In a recent Reddit post, one poster asked the community to describe what this type of relationship might look like in real life. The original poster (OP), writing under the handle Cocs365, explained further down in the thread that they were watching a YouTube video of a woman doing a hair tutorial and her daughter came up to her. "The mother was nothing but loving," recalled the OP. "Showering her little girl with compliments and telling how much she loved her. It really made me curious about what it’s like to grow up with parents like that." That curiosity led them to ask the community, "What's it like having loving parents?" to which they offered a variety of heartwarming examples. Here are just a few.

They Always Have Your Back

Writing under the handle Oiolaire, one Redditor said they have the knowledge that their parents will always have their back. "They don't tell me they are happy or mad with my life choices, but tell me that I am the one who need to live with them and as long as I am happy, they are too," they wrote. "They weren't perfect though, but they were able to apologize when they realized they deeply hurt me. They always explained their parenting choices, and I never once in my life heard the famous 'my house, my rules.'"

They went on to note that another important trait is loyalty. If they were mocked by other family members or adults, "they would always step in and defend me," oiolaire noted. "Always took my feelings seriously."

Octopus_420 described this same concept, writing, "Best way I can describe it is just a general feeling of security. Just knowing that they're behind you 100 percent, and even when they're mad at you, it's almost always because they're trying to help you in the long run."

They Are Accepting

Tea24601 explained, "My dad would always say, 'If you fail your exam, I'll make you croissants.' I'm super type A and would stress out a LOT about tests in high school. But I always knew that no matter what I did in life, my dad would do nothing but love me."

ImmyJDT agreed, emphasizing that loving parents offer "the feeling of acceptance, understanding, and security."

They Offer a Strong Foundation

Canitreallygetworse explained that they feel like they have their parents behind them when it comes to making major decisions, because they operate as a collective, and they also appreciate how responsible their parents have been over the years. "We operate as a family, make decisions as a family. Like every important decision I make is not all on me, it's as a family, so it's low risk, high reward," they wrote. "A big part of parents being loving is parents being responsible, and my parents have always been responsible adults. I view my parents as strong figures, anchors. They have their moments of weakness but overwhelmingly are always strong."
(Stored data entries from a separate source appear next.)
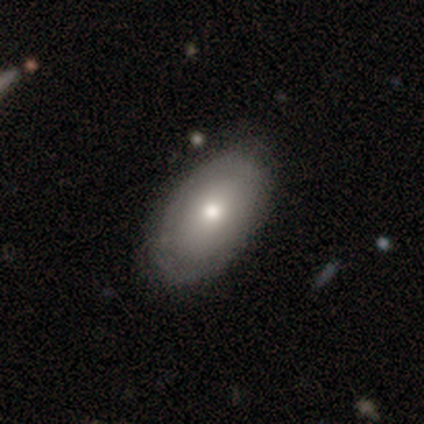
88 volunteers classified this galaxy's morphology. This appears to be a smooth galaxy with no disk features (64%) that is in between round and cigar-shaped (88%). Merging: none (90%).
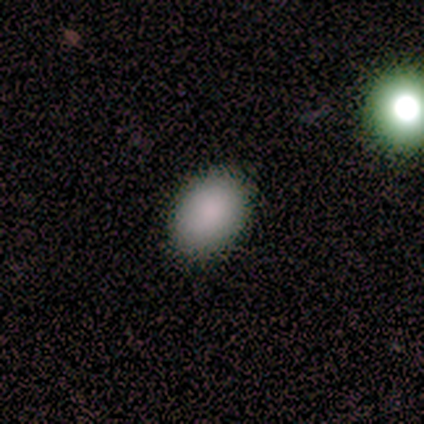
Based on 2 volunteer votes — A star or artifact, not a galaxy (100%).

Vote fractions:
- Smooth or featured? star or artifact: 100% / smooth: 0% / featured or disk: 0%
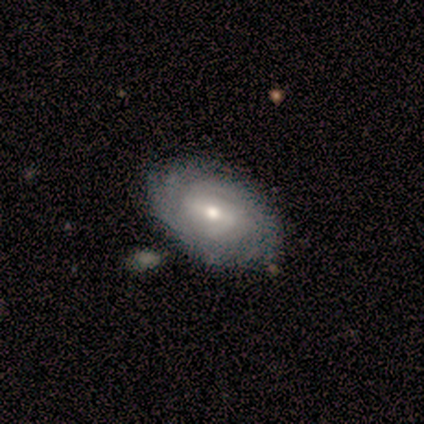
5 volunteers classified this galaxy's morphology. smooth-or-featured: featured or disk: 80% | smooth: 20% | star or artifact: 0%
  disk-edge-on: no: 100% | yes: 0%
    bar: weak: 75% | no: 25% | strong: 0%
    has-spiral-arms: yes: 75% | no: 25%
      spiral-winding: tight: 100% | medium: 0% | loose: 0%
      spiral-arm-count: can't tell: 100% | 1: 0% | 2: 0% | 3: 0% | 4: 0% | more than 4: 0%
    bulge-size: moderate: 75% | small: 25% | dominant: 0% | large: 0% | none: 0%
  merging: none: 100% | minor disturbance: 0% | major disturbance: 0% | merger: 0%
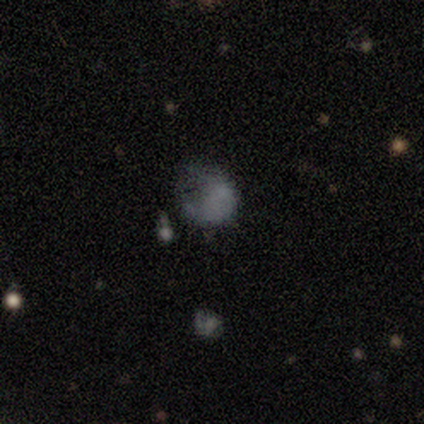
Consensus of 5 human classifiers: Morphology: type=smooth (40%, tied with featured or disk); roundness=round (50%, tied with in between); merging=major disturbance (50%).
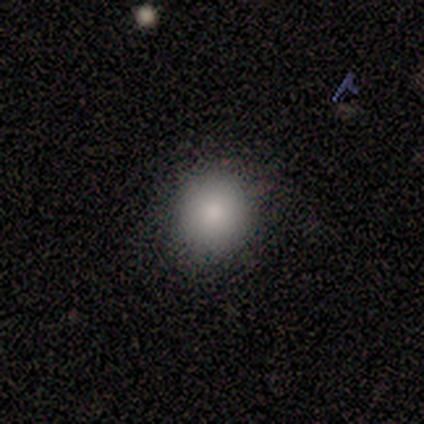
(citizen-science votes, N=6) smooth 83%, featured or disk 17%, star or artifact 0%. Down the decision tree: how rounded — round (80%); merging — none (83%).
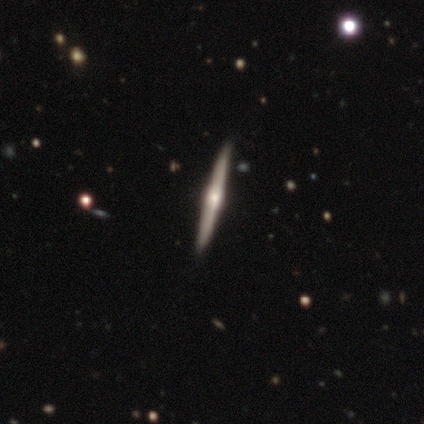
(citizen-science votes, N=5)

They Will Do Anything for Their Kids

Loving parents also support their family through action, pointed out DressYourLonliness, who shared, "About 12 years ago, my father was deported and left behind five kids. My father was they only source of income, so when he got deported we really did not know what to expect. I saw a side of my mom I never knew existed. She started selling tamales and working a few jobs here and there just to make ends meet. We had to live in a garage, we had to live in a single room, try putting six people in a single room. Through it all, my mother never complained, and I never saw her cry. We suffered for years and still do, but not as much compared to back then. I work and help out as much as I can and now two of my siblings work and help her out. But regardless, she is still working six days a week and so am I. This is what having a loving parent is like. A parent who will go through hell just to make ends meet. Always showing us love no matter how hard it got."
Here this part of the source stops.